A new year, another portfolio rule and two new sustainable funds.
Welcome to 2025! Fun fact, 2025 is considered a “square” year since it is the square of 45 (45 × 45). I bet you never thought you’d get a math-related fact from me, let alone a fun one!
I saw a lot more green last year since my portfolio generally did well in 2024, but that was mostly due to only rarely checking my balance. The less I looked at my portfolio, the better it performed. After election results were announced, I peeked at my Charles Schwab brokerage account and saw I was profiting from the outcome. This unfortunate aspect of investing is always in the back of my mind as I reinforce why I maintain a sustainable approach instead of giving more money to large, harmful corporations.

## Data below:
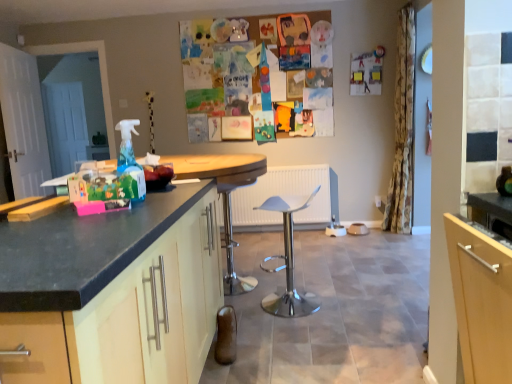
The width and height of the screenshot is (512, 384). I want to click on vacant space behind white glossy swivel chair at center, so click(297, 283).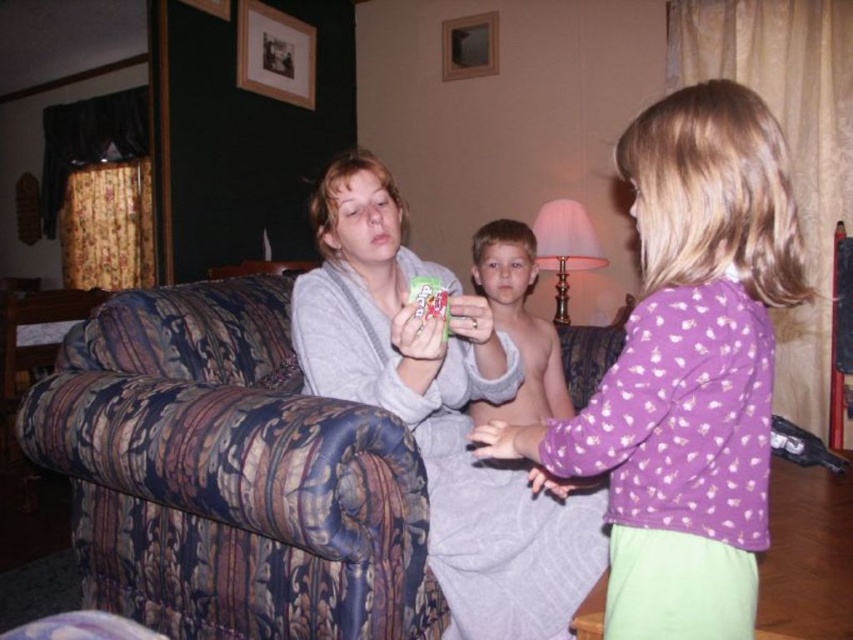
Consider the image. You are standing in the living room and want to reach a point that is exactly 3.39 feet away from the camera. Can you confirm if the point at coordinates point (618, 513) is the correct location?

## Problems to solve:
1. In the portfolio post, what makes 2025 a "square" year?
2. Write the next part of the portfolio post, starting right after its last sentence.

## Answers:
1. It is the square of 45 (45 × 45).

2.
As of December 27, 2024, only one of my holdings is in the red over the long term: the VanEck Biotech ETF (BBH), down 2.6% since being added to my portfolio in early 2023. My best performer is the Tortoise Global Water ESG ETF (TBLU), up 17.6%. This fund used to be the Ecofin Global Water ESG ETF (EBLU), but has since changed its name and ticker symbol. It was one of the first exchange-traded funds (ETFs) I bought back in March 2022 when I started this sustainable portfolio, making it my oldest current holding. Here’s a closer look at what it invests in:
Source: Tortoise Capital.
Unfortunately, the platform I use to grade my holdings on sustainability, As You Sow, gives Tortoise Global Water a D for fossil fuels and gender equality, disqualifying it from my portfolio. At least I’ll be selling this one on a gain!
The rest of my ETFs still have mostly A’s and B’s. The Schwab U.S. REIT ETF (SCHH) has a gender equality grade of C, which still qualifies for my portfolio. My latest addition, the Amplify Etho Climate Leadership U.S. ETF (ETHO), has performed well but grades D for gender equality. If this doesn’t improve by midyear, it will be my next deletion.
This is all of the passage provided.